BRIEF DESCRIPTION OF THE DRAWINGS
[0040] FIG. 1 shows a schematic diagram of targeting strategy for
the construction of CREG conditional knockout mice.
[0041] FIG. 2 shows overexpression of CREG transgene.
[0042] FIGS. 3A to 3D show the results of body weights and fasting
blood glucose levels in WT and CREG-KO mice; FIG. 3A shows a
histogram of comparison of mouse body weights, FIG. 3B shows a
histogram of comparison of fasting blood glucose levels; FIG. 3C
shows a trend chart of body weights, and FIG. 3D shows a trend
chart of blood glucose levels (*: p<0.05 vs WT-NC group, #:
p<0.01 vs KO-NC group).
[0043] FIGS. 3E to 3H show the results of body weights and fasting
blood glucose levels in NTG (transfected empty vector group) and
CREG-TG mice; FIG. 3E shows a histogram of comparison of mouse body
weights, FIG. 3F shows a histogram of comparison of fasting blood
glucose levels; FIG. 3G shows a trend graph of body weights, and
FIG. 3H shows a trend graph of blood glucose levels (*: p<0.05
vs NTG-NC group, #: p<0.01 vs TG-NC group).
[0044] FIGS. 4A to 4B show the results of intraperitoneal injection
glucose tolerance in WT and CREG-KO mice; FIG. 4A shows a
statistical chart of blood glucose levels at different time points
after intraperitoneal injection of glucose in mice, and FIG. 4B
shows a comparison chart of the area under curve (AUC) of glucose
tolerance of each group of mice (*: p<0.01 vs WT-HFD group).

» **DATA EXTRACT**:

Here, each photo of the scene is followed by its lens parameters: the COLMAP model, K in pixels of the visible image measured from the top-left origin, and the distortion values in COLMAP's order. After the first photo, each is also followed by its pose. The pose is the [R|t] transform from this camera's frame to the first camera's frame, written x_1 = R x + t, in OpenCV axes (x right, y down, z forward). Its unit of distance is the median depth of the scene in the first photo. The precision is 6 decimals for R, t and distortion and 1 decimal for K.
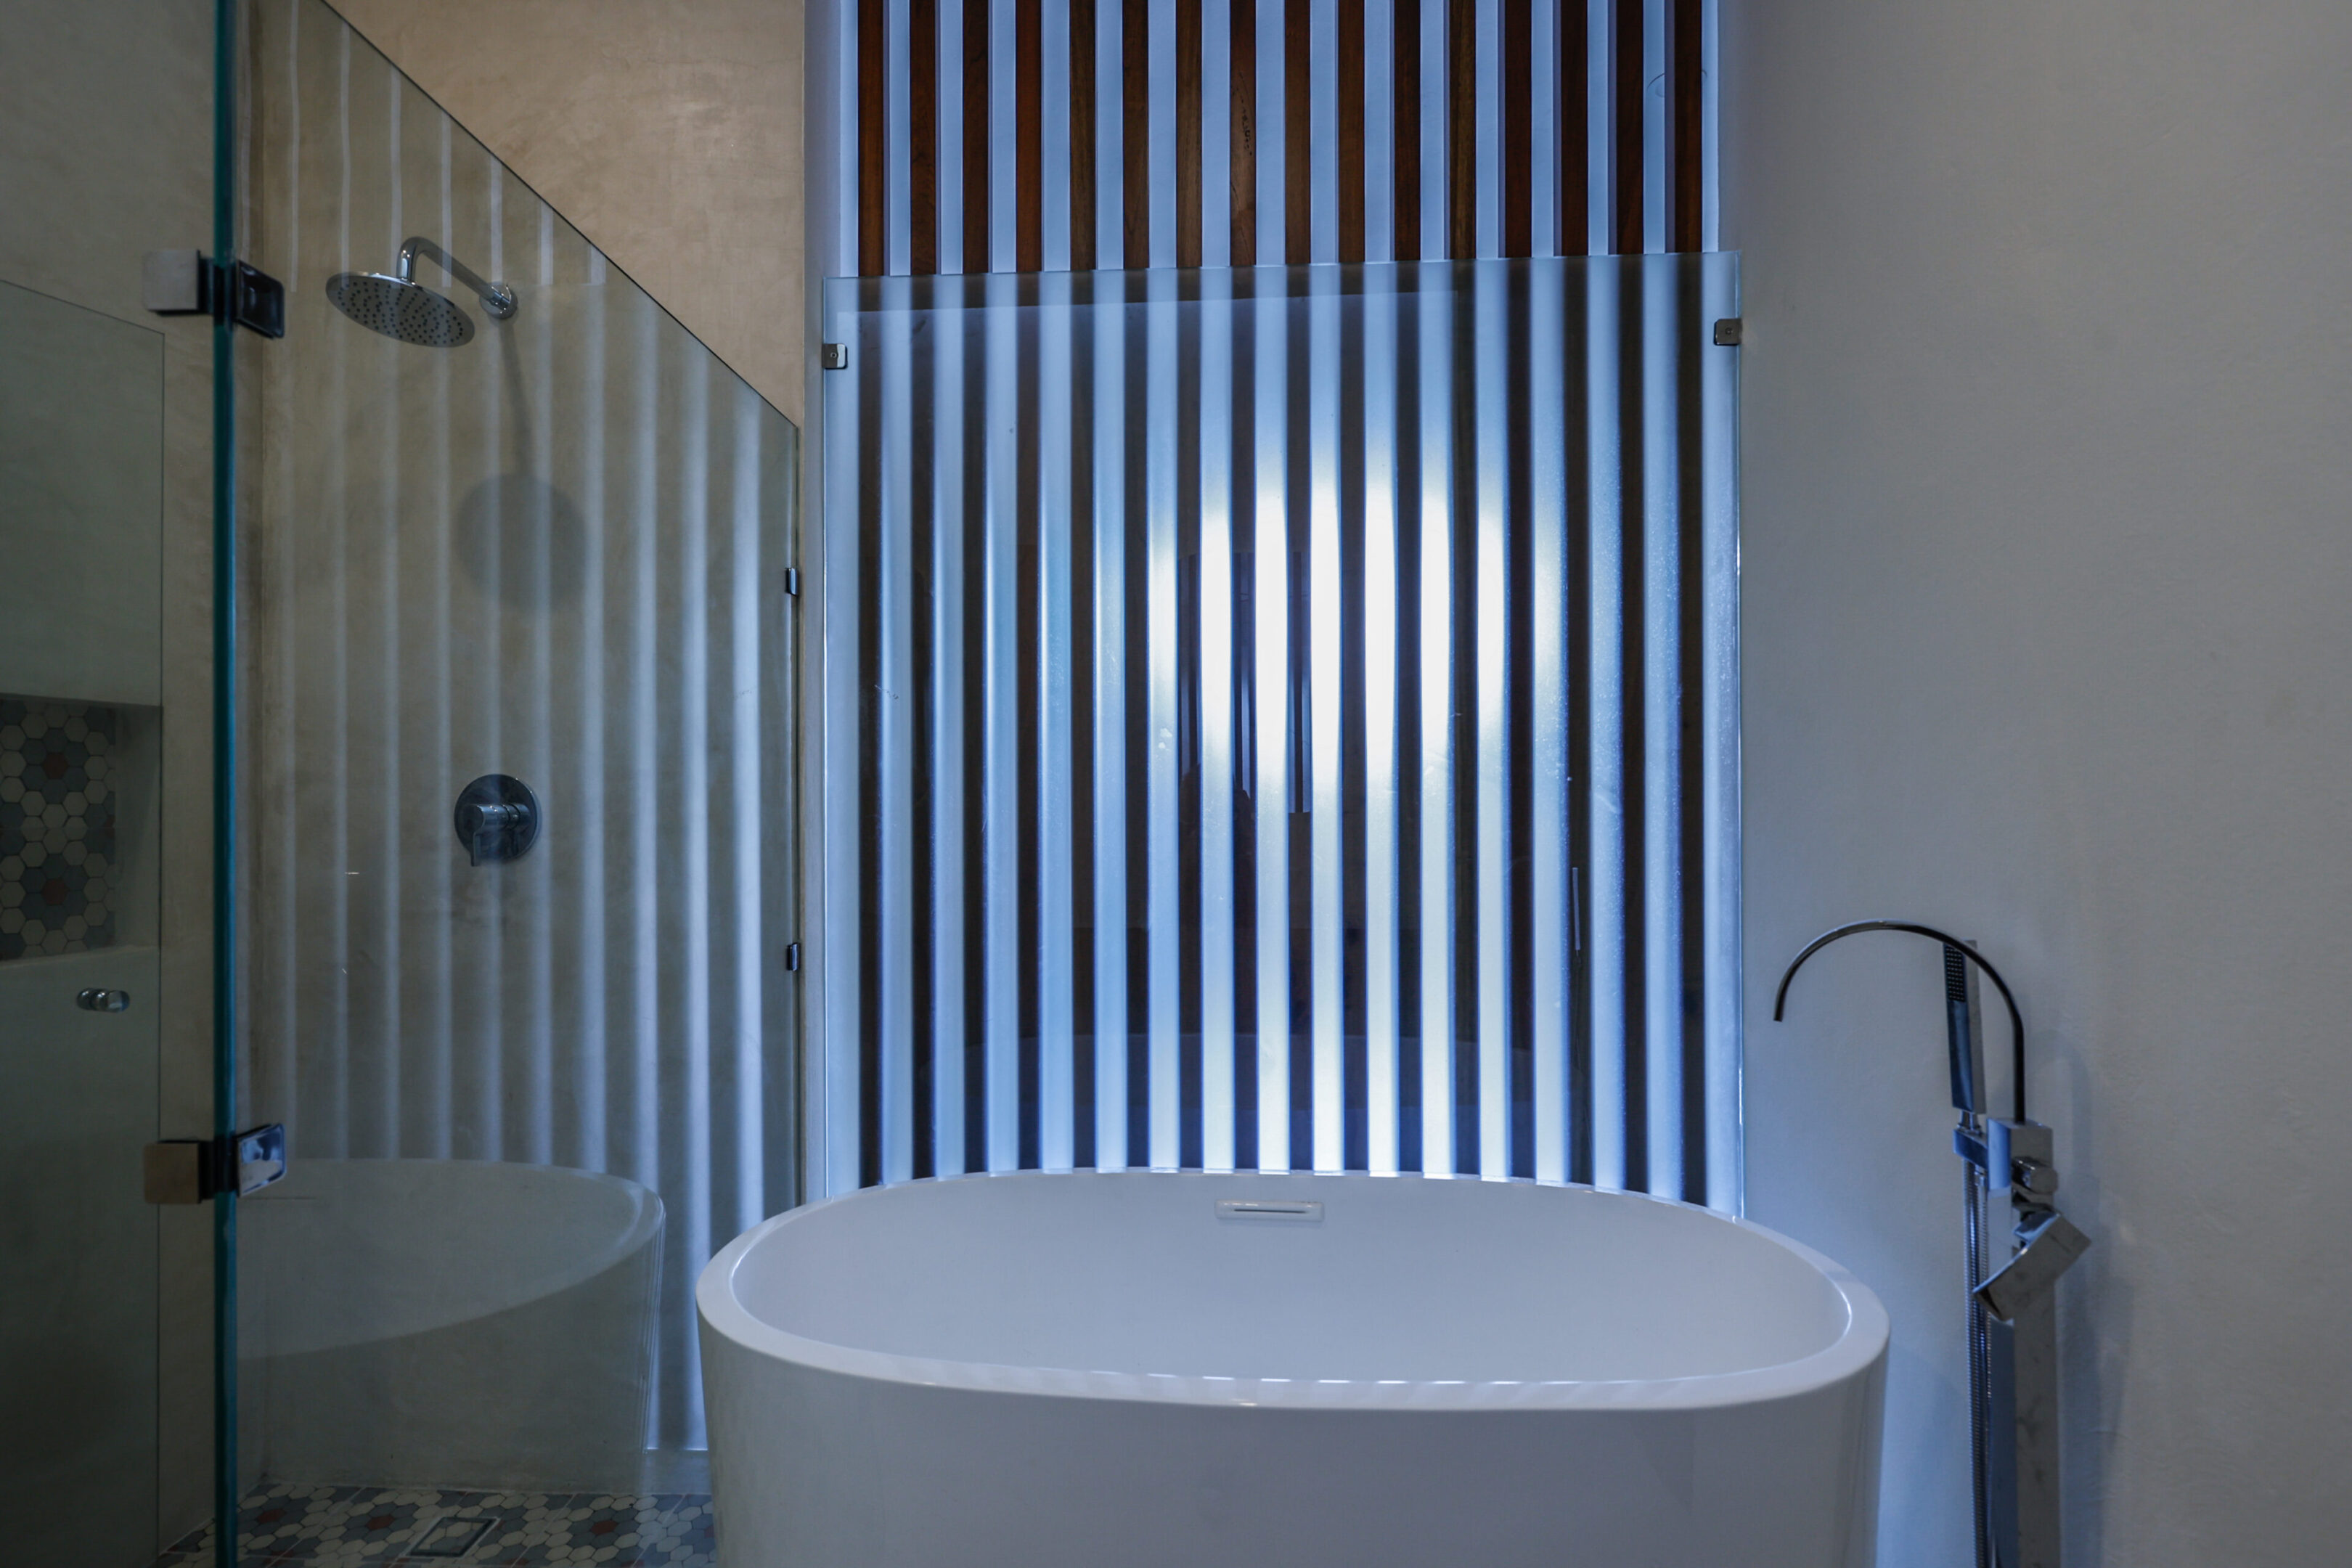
lens RADIAL K [[1147.8, 0, 1201.5], [0, 1147.8, 788.0], [0, 0, 1]] dist [-0.003252, -0.000681]
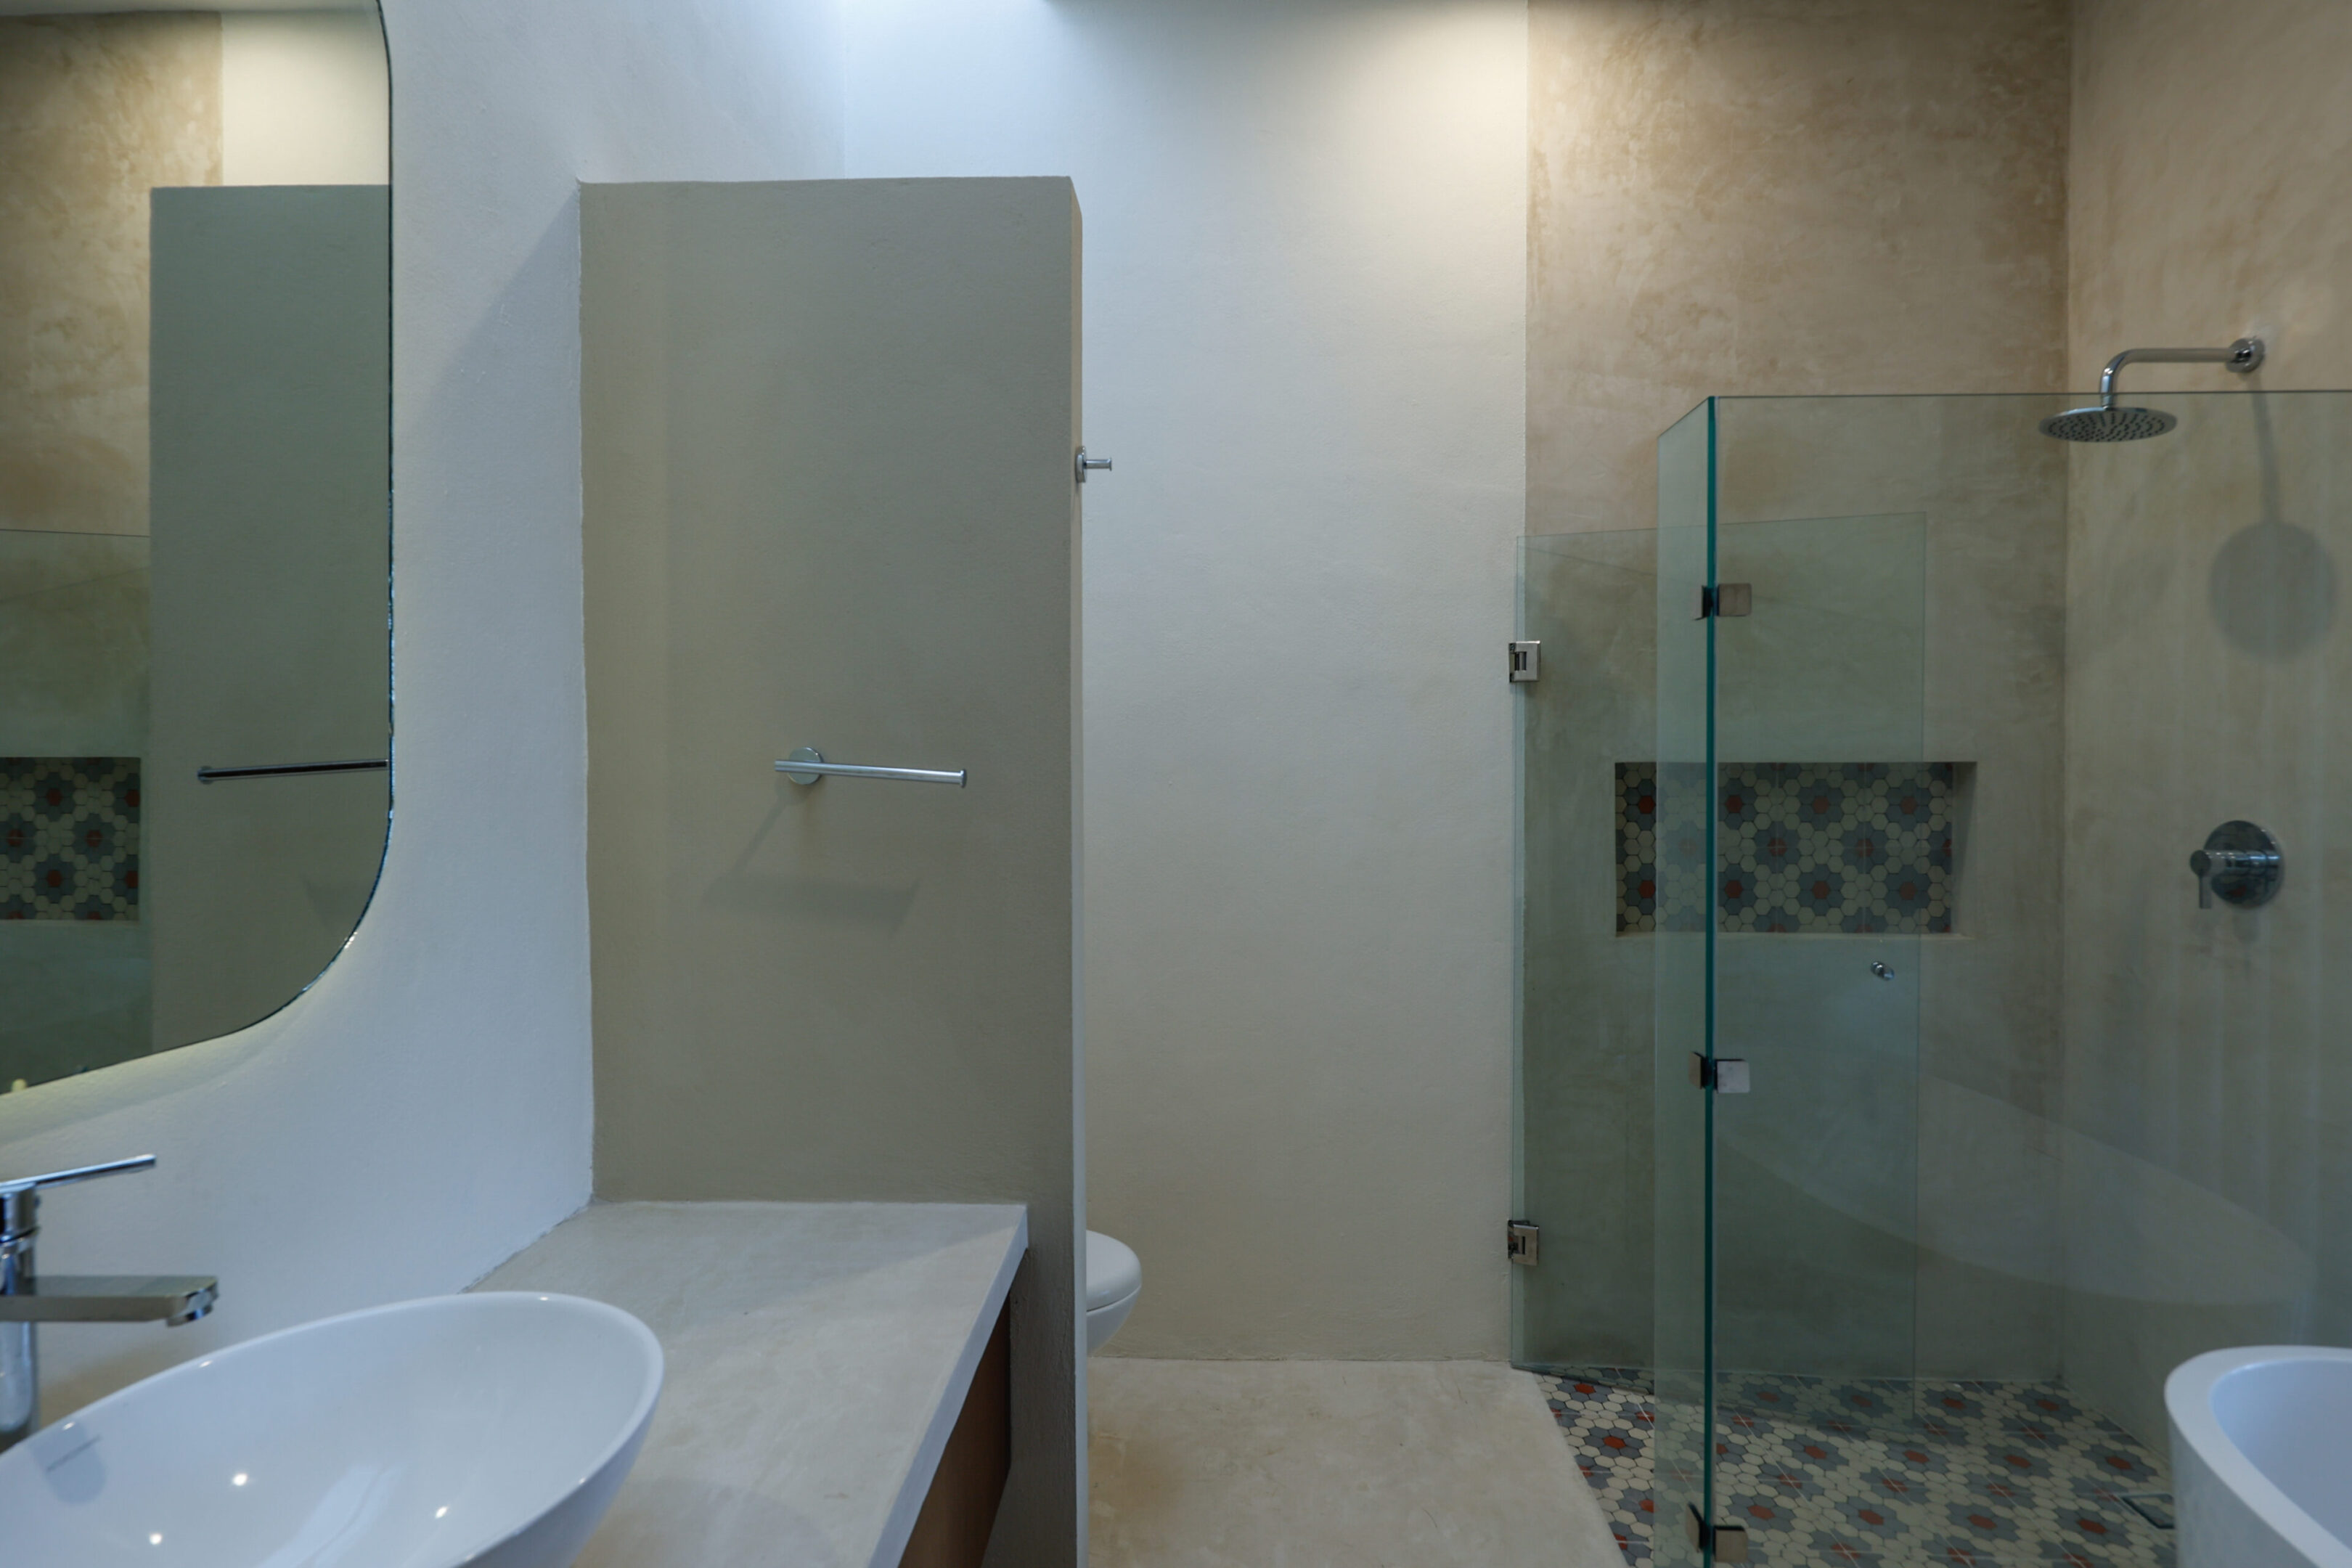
lens RADIAL K [[1147.8, 0, 1201.5], [0, 1147.8, 788.0], [0, 0, 1]] dist [-0.003252, -0.000681]
pose [[0.028178, 0.025658, -0.999274, 0.406793], [0.006590, 0.999644, 0.025854, -0.078806], [0.999581, -0.007314, 0.027999, 0.047017]]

» **DIRECTIONS**:
a – Say whether each statement agrees with the figure descriptions, answering yes or no and quoting the deciding words. (i) FIG. 2 shows overexpression of the CREG transgene. (ii) FIG. 3G is a histogram of body weights. (iii) FIG. 4B compares the area under curve of glucose tolerance across groups of mice.
b – Please transcribe the part of the figure descriptions that opens with the words containing "BRIEF DESCRIPTION OF" and closes with "vs KO-NC group).".
The data come from a different source than the figure descriptions.

» **RESULTS OF THE EXERCISE**:
a –
(i) Yes: "FIG. 2 shows overexpression of CREG transgene."
(ii) No: "FIG. 3G shows a trend graph of body weights"
(iii) Yes: "FIG. 4B shows a comparison chart of the area under curve (AUC) of glucose tolerance of each group of mice"

b –
BRIEF DESCRIPTION OF THE DRAWINGS
[0040] FIG. 1 shows a schematic diagram of targeting strategy for
the construction of CREG conditional knockout mice.
[0041] FIG. 2 shows overexpression of CREG transgene.
[0042] FIGS. 3A to 3D show the results of body weights and fasting
blood glucose levels in WT and CREG-KO mice; FIG. 3A shows a
histogram of comparison of mouse body weights, FIG. 3B shows a
histogram of comparison of fasting blood glucose levels; FIG. 3C
shows a trend chart of body weights, and FIG. 3D shows a trend
chart of blood glucose levels (*: p<0.05 vs WT-NC group, #:
p<0.01 vs KO-NC group).